## WHAT YOU ARE ASKED TO DO
Copy the text of the listing below word for word, line by line, and leave out the pictures.
□ □ □ □ □
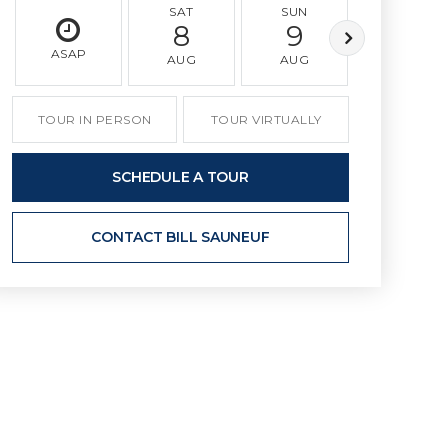
SAT
SUN
MON
8
9
10
ASAP
AUG
AUG
AUG
TOUR IN PERSON
TOUR VIRTUALLY
SCHEDULE A TOUR
CONTACT BILL SAUNEUF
□ □ □ □ □
## EXERCISE ANSWER
SAT
SUN
MON
8
9
10
ASAP
AUG
AUG
AUG
TOUR IN PERSON
TOUR VIRTUALLY
SCHEDULE A TOUR
CONTACT BILL SAUNEUF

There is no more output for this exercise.